I am an NRA Life Member; have been since Shrub's daddy was POTUS. I also regularly donate money to the NRA. My legislators are, no doubt, sick of hearing from me on gun issues.
Perhaps more importantly, I work at divorcing gun issues from the idiot liberal/conservative dichotomy. During the Clinton administration, we allowed the NRA to essentially become the National Republican Administration. They profitted by coming to just automatically expect the "gun vote" though all they could honestly claim was that they were marginally better than the Democrats on gun rights. See, most of the folks you run into in this life just aren't single-issue voters who can gag down the total package of what a candidate stands for just for the sake of his stance on a single issue. I know a good many Democrats who like guns quite well, but vote for the anti-gun party because too many other things about the Republican party turn them away. So I make it a point to take Liberals, Democrats, Greens, and all the others that Conservatives love to hate to the shooting range. I have made gifts of firearms to several formerly anti-gun people who became enthusiasts under my tutelage. My goal is to, eventually, take gun rights away from both political parties as a political tool. Ideally, both parties will learn to leave the issue the hell alone, unless they are planning to make the laws less restrictive.

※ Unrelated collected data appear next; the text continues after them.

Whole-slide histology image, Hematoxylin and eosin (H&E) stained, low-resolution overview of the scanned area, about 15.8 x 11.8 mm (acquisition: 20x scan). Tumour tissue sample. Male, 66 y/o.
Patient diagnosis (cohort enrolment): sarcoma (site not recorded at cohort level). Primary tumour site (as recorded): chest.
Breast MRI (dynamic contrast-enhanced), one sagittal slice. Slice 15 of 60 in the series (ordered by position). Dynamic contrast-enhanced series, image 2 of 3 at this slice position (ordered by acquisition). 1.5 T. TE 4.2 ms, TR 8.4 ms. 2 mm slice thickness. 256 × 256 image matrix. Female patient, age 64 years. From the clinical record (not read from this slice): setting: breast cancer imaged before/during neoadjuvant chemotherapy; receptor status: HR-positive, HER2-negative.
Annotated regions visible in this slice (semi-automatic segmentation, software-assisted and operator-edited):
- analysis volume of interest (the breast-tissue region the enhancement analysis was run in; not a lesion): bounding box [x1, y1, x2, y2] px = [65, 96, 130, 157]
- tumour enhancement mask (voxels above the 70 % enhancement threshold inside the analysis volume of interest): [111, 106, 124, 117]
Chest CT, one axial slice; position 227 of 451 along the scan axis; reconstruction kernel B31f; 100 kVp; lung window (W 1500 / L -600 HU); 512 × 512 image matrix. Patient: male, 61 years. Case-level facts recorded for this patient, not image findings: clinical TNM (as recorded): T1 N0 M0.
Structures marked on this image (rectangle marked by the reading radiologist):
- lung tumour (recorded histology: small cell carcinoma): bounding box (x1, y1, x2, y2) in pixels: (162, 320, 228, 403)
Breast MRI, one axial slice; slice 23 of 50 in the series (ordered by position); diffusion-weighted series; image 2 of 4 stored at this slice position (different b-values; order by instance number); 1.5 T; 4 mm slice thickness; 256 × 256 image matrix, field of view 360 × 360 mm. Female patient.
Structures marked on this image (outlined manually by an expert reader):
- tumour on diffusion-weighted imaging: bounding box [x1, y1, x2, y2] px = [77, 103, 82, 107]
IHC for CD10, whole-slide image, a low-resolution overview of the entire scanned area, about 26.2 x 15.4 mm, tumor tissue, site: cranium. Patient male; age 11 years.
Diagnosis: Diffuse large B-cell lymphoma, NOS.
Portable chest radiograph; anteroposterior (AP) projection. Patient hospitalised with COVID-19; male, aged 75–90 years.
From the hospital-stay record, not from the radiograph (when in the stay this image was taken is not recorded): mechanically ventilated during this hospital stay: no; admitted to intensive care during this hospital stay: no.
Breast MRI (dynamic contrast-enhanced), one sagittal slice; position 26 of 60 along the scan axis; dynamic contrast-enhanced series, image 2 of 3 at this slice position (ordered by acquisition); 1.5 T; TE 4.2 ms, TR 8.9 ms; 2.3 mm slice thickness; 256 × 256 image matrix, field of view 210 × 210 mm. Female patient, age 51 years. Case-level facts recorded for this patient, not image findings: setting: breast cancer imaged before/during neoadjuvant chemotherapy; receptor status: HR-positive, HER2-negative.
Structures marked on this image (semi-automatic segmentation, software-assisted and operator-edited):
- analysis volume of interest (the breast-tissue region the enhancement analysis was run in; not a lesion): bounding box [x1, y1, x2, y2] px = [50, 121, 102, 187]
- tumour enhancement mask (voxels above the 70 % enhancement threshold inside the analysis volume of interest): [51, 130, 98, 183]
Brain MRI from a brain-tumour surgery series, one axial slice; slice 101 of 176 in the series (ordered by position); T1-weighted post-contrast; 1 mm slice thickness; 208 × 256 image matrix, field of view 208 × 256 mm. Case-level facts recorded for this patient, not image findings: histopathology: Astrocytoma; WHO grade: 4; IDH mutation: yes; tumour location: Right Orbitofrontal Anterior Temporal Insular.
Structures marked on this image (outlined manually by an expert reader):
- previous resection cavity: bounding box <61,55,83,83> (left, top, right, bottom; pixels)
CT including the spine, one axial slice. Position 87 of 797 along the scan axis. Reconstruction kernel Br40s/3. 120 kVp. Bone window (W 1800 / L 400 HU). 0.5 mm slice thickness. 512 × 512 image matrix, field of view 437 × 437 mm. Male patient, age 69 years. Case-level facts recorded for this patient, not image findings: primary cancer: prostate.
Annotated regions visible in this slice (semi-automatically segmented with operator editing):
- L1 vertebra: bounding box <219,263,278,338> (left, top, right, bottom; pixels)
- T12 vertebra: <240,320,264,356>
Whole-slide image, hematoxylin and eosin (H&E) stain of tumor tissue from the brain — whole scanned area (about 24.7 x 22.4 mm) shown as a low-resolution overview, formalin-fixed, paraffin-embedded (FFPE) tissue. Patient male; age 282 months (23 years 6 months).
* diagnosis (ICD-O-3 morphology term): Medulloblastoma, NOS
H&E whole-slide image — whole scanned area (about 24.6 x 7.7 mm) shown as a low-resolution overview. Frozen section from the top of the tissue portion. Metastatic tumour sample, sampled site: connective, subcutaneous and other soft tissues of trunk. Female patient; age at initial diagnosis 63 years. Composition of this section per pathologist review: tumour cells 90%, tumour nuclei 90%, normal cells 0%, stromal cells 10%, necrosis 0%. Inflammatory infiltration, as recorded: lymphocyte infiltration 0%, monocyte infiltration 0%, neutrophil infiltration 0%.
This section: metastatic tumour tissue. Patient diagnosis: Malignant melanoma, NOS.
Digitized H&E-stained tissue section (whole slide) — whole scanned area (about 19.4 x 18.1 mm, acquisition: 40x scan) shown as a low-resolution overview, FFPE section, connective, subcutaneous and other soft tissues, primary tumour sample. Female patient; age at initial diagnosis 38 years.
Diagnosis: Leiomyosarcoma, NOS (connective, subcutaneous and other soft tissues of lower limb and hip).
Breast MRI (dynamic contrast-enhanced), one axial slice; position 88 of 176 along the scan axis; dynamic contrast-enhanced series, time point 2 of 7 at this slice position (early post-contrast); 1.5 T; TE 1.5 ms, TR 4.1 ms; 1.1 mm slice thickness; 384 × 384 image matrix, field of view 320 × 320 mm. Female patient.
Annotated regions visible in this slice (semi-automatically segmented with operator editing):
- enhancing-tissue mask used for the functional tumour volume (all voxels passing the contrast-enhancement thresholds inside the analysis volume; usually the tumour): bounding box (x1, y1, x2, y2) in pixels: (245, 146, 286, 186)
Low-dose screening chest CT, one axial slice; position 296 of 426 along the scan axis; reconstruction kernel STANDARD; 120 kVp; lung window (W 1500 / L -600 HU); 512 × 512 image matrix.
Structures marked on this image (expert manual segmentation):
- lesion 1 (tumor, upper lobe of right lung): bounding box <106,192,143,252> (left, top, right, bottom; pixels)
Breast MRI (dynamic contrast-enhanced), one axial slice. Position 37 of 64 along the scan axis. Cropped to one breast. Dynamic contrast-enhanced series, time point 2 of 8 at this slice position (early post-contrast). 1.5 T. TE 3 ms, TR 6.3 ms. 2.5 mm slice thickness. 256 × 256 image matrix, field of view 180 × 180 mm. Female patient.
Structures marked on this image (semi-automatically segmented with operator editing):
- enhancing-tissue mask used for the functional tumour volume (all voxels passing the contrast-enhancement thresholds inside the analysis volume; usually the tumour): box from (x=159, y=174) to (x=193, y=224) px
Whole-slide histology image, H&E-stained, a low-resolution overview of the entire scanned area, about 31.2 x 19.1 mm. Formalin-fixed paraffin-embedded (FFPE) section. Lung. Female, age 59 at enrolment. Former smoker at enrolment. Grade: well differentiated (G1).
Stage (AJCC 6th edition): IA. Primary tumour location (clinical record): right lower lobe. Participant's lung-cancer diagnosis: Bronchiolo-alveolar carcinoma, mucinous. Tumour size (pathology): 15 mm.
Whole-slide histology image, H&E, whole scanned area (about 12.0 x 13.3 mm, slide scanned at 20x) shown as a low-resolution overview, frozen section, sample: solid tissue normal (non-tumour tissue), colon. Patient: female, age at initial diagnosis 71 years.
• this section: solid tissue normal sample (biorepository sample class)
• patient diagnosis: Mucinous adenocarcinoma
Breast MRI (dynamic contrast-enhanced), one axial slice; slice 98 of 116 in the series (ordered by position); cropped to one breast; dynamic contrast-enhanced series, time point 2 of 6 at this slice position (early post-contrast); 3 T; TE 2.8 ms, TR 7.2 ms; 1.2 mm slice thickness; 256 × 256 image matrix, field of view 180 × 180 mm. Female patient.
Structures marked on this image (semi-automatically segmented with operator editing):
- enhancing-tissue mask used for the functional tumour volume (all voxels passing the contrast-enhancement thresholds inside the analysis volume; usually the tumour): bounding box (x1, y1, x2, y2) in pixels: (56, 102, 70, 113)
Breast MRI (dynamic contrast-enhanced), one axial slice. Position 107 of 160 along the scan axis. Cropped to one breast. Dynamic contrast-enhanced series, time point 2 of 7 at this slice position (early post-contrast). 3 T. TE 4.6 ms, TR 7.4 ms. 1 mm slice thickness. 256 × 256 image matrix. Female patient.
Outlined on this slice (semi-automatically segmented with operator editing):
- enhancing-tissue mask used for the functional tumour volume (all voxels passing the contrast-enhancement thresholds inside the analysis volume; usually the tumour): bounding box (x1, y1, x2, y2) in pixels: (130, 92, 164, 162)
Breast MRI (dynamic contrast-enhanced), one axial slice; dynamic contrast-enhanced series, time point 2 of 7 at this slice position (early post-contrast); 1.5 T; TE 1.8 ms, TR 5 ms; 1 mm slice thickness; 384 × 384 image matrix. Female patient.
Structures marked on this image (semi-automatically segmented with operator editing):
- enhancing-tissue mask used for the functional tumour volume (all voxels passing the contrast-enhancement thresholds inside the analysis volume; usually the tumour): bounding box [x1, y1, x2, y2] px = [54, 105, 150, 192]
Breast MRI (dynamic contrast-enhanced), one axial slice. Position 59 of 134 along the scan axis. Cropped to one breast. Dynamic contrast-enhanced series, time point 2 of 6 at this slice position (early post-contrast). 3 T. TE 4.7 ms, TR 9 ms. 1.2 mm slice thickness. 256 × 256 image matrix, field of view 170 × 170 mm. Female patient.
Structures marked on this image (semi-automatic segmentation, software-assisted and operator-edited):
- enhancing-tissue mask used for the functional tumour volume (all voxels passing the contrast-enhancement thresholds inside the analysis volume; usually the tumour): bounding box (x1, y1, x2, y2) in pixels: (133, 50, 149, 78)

Further, I work at teaching all my students critical thinking skills. I push no particular political agenda. Nor do I address guns specifically. My goal is to give them the tools to make their own, informed decisions; not to tell them what that decision should be.
Whether you think that is "enough" or even worthwhile, I submit that it is more substantive and more effective than fulminating on message boards for an audience of people who already agree with you.